◆ Text for analysis:
####################
What Makes DOM Tubing Special
DOM tubing deserves its own mention because it’s one of the most widely specified types of drawn tubing in structural and mechanical applications. It starts as a welded tube, then gets cold drawn over a mandrel that controls both the inside and outside dimensions simultaneously. The result is a tube with exact wall thicknesses, tight diameter tolerances, and a surface free of oxides and scale. The original weld seam is completely removed during the process, leaving no weak point in the tube wall.
Compared to standard welded-and-sized tubing, DOM tubing offers improved yield and tensile strength at a lower cost than seamless tubing. It’s a practical middle ground: stronger and more precise than basic welded tube, more affordable than seamless.
Dimensional Tolerances
One of the primary reasons engineers specify drawn tubing is its tight dimensional control. Under ASTM A519, which governs cold drawn seamless tubing, outside diameter tolerances for tubes up to about half an inch are held within 0.004 inches. For tubes in the 0.5 to 1.7 inch range, the tolerance tightens to 0.005 inches over nominal, with zero allowed under. Wall thickness on standard cold drawn tubes typically holds within plus or minus 7.5% of the specified wall.
There’s an important caveat: tolerances can only be guaranteed on two dimensions at once (excluding length). If you specify the outside diameter and wall thickness, the inside diameter becomes a calculated result and may not independently meet published tolerances. For very small tubes with inside diameters under half an inch, where a mandrel can’t physically fit inside, wall thickness tolerance loosens to 15% over or under the specified value.
Surface Finish
Drawn tubing produces some of the smoothest internal surfaces of any pipe or tube product. For copper, brass, stainless steel, and plastic drawn tubing, the internal surface roughness is approximately 0.000002 meters (2 micrometers), which matches polished hygienic steel. That’s roughly 150 times smoother than new wrought iron pipe and 75 times smoother than new standard steel pipe. This smoothness reduces friction losses in fluid systems and minimizes places where bacteria or contaminants can accumulate, which is why drawn tubing is standard in medical and food processing equipment.
####################
◆ Listed entries:
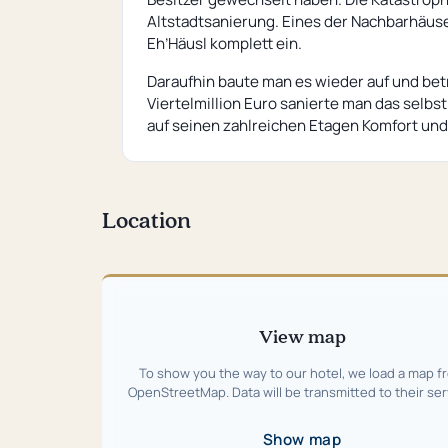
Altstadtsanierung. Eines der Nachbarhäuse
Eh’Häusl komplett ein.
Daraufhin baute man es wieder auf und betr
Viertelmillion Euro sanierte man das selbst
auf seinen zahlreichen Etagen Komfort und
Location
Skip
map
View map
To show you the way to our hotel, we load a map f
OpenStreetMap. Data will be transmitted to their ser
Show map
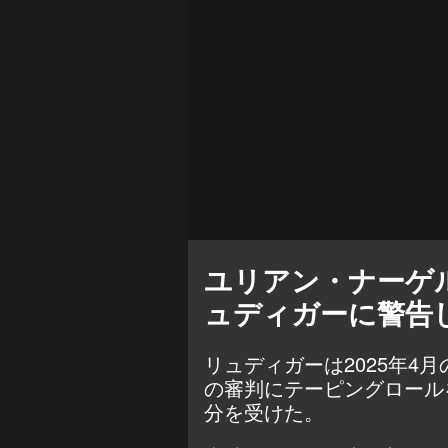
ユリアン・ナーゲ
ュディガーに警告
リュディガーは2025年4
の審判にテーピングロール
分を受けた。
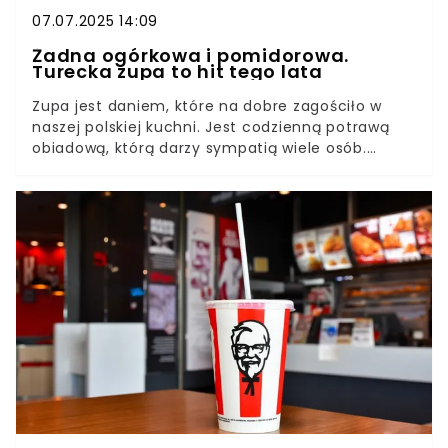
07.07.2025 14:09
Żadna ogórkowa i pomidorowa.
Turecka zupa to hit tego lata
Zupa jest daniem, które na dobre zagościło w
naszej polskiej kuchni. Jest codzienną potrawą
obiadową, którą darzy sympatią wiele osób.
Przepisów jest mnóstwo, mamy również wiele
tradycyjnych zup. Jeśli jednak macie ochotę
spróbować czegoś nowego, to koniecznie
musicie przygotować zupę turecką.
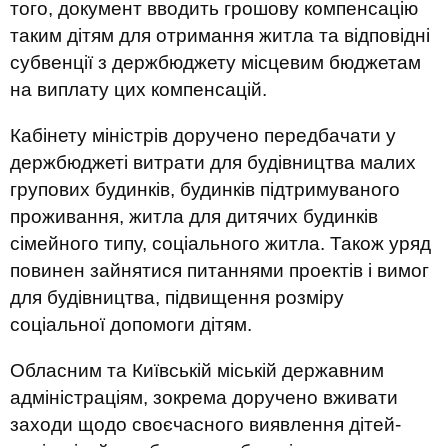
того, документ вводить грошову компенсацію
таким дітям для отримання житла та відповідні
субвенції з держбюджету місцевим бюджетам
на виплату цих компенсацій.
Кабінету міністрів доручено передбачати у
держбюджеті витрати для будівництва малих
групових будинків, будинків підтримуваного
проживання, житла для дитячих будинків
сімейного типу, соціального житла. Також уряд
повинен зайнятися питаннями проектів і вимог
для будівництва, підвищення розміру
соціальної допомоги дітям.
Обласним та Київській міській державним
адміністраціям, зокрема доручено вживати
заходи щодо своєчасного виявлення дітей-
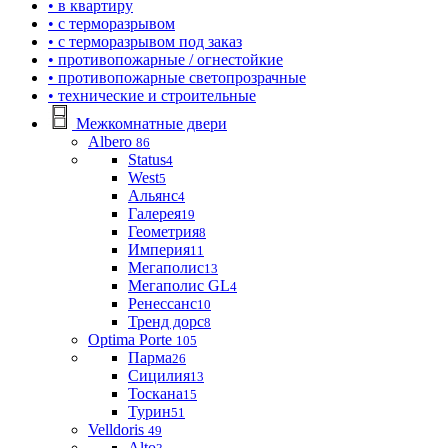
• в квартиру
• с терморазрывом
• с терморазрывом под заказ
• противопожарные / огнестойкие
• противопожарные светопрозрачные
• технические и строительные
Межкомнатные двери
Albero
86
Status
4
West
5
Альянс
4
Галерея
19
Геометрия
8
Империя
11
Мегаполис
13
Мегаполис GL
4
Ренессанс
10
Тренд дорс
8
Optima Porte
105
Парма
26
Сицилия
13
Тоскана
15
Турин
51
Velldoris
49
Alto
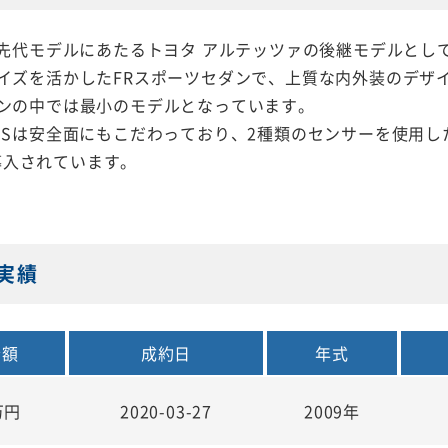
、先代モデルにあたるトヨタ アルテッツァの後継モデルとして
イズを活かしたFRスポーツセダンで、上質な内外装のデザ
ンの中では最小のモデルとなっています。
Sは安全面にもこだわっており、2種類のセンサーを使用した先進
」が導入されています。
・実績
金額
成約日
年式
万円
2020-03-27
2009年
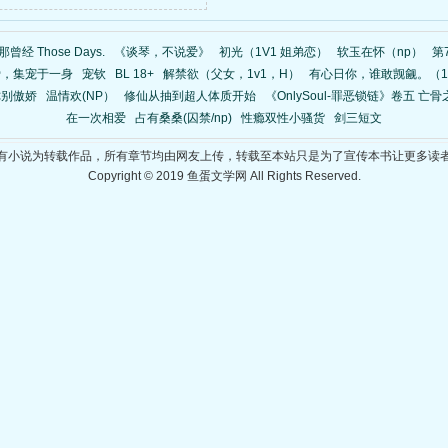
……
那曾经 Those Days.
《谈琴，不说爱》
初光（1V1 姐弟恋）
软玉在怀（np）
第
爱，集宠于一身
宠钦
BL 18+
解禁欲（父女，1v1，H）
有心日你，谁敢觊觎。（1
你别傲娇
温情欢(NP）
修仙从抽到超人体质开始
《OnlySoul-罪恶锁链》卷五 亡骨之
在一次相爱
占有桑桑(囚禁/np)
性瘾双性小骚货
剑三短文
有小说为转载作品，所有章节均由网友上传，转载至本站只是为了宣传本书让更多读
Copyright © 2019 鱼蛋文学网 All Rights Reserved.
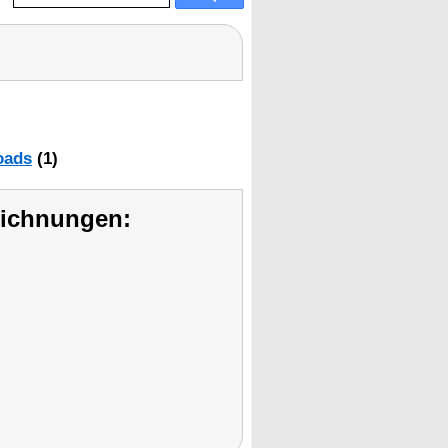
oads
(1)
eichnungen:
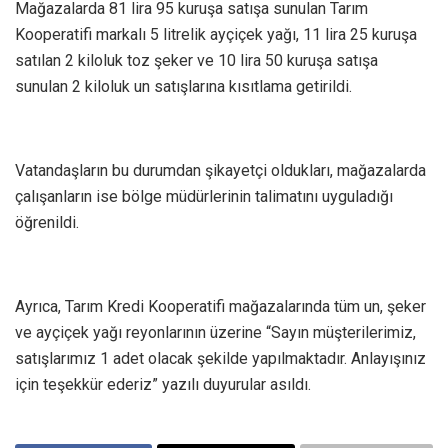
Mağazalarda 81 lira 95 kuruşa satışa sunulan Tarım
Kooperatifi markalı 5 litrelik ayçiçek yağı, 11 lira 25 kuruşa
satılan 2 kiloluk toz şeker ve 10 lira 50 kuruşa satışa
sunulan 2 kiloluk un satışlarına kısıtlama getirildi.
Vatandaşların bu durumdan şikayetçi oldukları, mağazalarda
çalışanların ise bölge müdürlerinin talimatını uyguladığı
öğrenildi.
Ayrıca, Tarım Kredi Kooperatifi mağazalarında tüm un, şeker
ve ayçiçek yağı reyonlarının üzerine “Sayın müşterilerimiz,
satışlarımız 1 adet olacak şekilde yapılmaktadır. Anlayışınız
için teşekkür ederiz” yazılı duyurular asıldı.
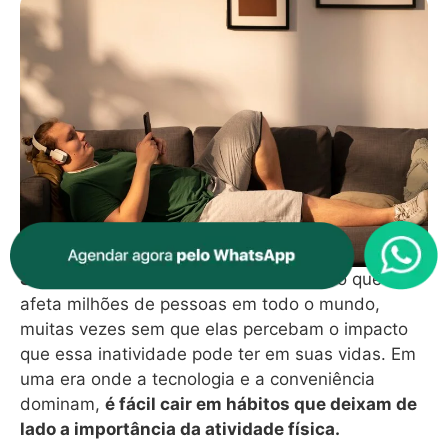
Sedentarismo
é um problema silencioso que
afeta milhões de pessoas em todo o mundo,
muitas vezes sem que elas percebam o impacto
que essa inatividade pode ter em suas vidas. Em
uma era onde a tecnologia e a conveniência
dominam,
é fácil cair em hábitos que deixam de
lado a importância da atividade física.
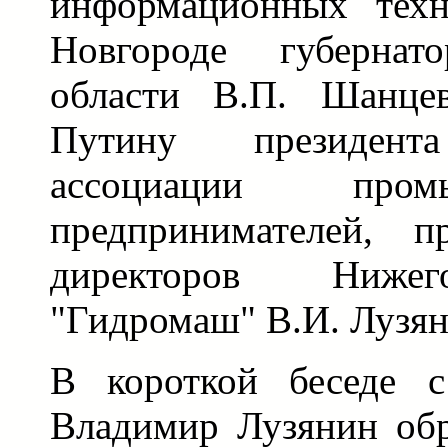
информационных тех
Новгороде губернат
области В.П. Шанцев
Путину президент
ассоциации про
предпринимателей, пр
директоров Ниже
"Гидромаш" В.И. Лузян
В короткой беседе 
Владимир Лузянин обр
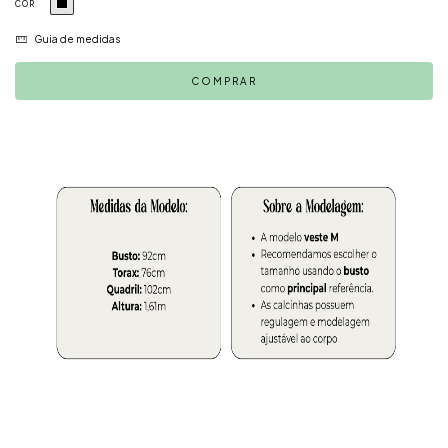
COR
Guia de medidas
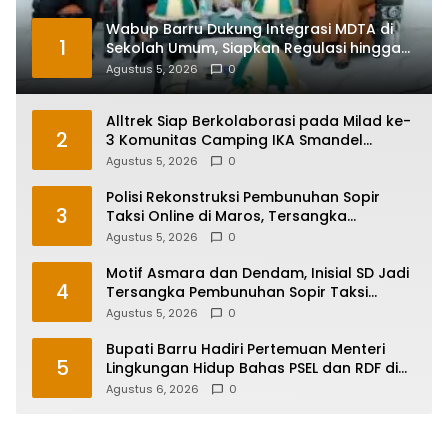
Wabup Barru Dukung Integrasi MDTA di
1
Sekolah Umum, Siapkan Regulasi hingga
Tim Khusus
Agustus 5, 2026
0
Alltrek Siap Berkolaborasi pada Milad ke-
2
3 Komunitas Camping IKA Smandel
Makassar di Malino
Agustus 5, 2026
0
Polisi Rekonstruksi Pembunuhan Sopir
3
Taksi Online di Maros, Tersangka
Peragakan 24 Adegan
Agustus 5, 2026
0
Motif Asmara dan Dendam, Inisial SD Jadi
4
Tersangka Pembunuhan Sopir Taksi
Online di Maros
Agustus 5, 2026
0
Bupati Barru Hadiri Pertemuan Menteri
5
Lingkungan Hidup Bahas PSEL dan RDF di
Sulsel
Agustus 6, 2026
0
####################
◆ Aim of the exercise:
Could you carry on the text about drawn tubing from the point where it stops? The records have nothing to do with what is asked here.

◆ Result of this exercise:
Materials That Can Be Drawn
Cold drawing works across a wide range of metals. Carbon steel and alloy steel are the most common, but stainless steel (including austenitic grades like AISI 321), copper, brass, aluminum, and titanium alloys are all routinely drawn into tubing. Harder materials require more attention to lubrication and die design because friction forces become the dominant challenge, but the process is well established even for these difficult alloys.
Where Drawn Tubing Gets Used
The combination of strength, precision, and surface quality makes drawn tubing the default choice in applications where standard pipe won’t cut it. In automotive and aerospace work, it shows up in chassis components, shock absorbers, steering columns, and hydraulic lines, where lightweight strength and exact fit matter. Medical devices rely on drawn tubing for surgical instruments and diagnostic equipment, where tight tolerances and clean surfaces are non-negotiable. Industrial machinery uses it for hydraulic and pneumatic cylinders, where wall thickness consistency directly affects pressure ratings and seal performance.
The food processing and marine industries lean on drawn stainless steel tubing for its combination of corrosion resistance and hygienic surface finish. Anywhere a tube needs to handle pressure, fit precisely into an assembly, or maintain a clean inner surface, drawn tubing is typically the specification.